Just now, OpenAI released GPT-4.1, 1 million contexts, super code capabilities

Written by

Audrey Miles

Updated on:June-28th-2025

At 1:30 this morning , OpenAI announced the opening of GPT-4.1 , which can be used in ChatGPT starting today .

GPT-4.1 is a model specifically designed for coding tasks and instruction execution. It has very high reasoning efficiency and is a very good choice to replace o3 and o4-mini for daily coding needs .

GPT-4.1 is the latest model released by OpenAI . One of its biggest highlights is that it supports 1 million tokens context. This is also the first time that OpenAI has released a long window model.

Compared to previous models, GPT-4.1 , GPT-4.1Mini , and GPT-4.1Nano are able to process contexts of up to 1 million tokens , which is 8 times that of GPT-4o .

OpenAI tested long texts on LongContextEvals. The test results showed that the three models in the GPT-4.1 series can find the target text at any depth in the corpus, whether it is the beginning, middle or end, and even in a context of up to 1 million tokens , the model can still accurately locate the target text.
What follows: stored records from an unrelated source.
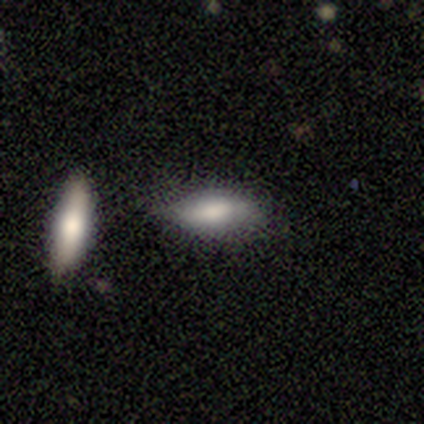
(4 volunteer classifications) Q: Smooth or featured?
A: smooth (50%); runner-up: featured or disk (25%)
Q: How rounded?
A: in between (50%); tied with: cigar-shaped (50%)
Q: Merging?
A: none (33%); tied with: minor disturbance (33%); merger (33%)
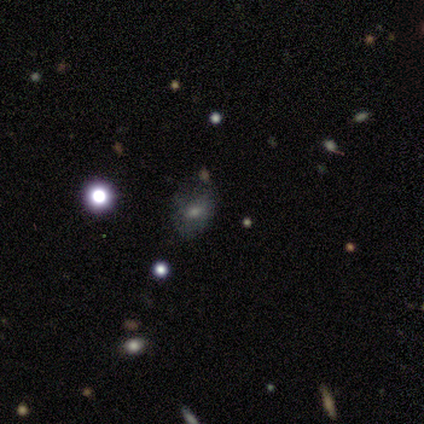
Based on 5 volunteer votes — Overall: smooth (60%; featured or disk 20%). How rounded: in between (67%; round 33%). Merging: none (100%).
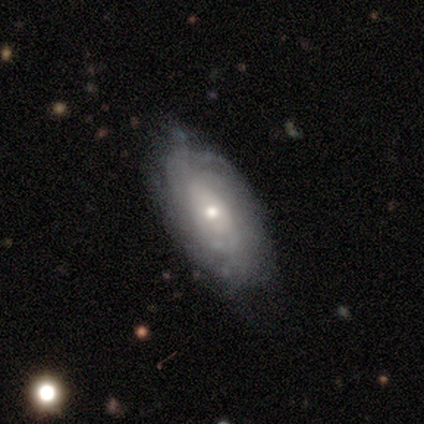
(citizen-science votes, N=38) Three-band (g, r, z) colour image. It shows a featured or disk galaxy (82%) with no bar (81%), tight (81%) spiral arms (78%) and a small central bulge (59%). Merging: none (62%).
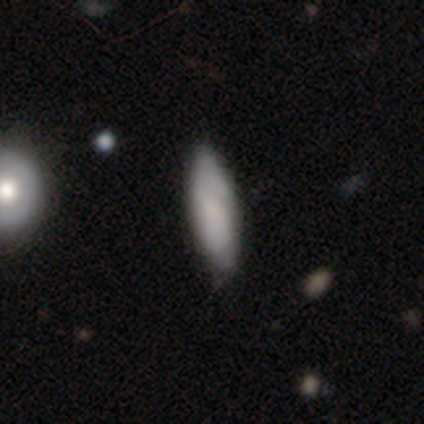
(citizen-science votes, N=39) smooth-or-featured: smooth: 72% | featured or disk: 23% | star or artifact: 5%
  how-rounded: in between: 54% | cigar-shaped: 46% | round: 0%
  merging: none: 59% | minor disturbance: 3% | major disturbance: 3% | merger: 0%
OpenAI also conducted tests on Multi-Round Coreference , testing the model's ability to understand and reason in long contexts by creating synthetic dialogues.

In these conversations, the user and the assistant alternate between conversations where the user might ask the model to generate a poem on a certain topic, then another poem on a different topic, then perhaps a short story on a third topic. The model needs to find specific content in these complex conversations, such as "a second short story on a certain topic."

Test results show that GPT-4.1 is significantly better than GPT-4o when processing data up to 128K tokens , and can still maintain high performance in contexts up to 1 million tokens .

In the coding ability test, the SWEBench evaluation puts the model in a Python code base environment, allowing it to explore the code base, write code, and test cases. The results show that GPT-4.1 has an accuracy of 55% , while GPT-4o is only 33% .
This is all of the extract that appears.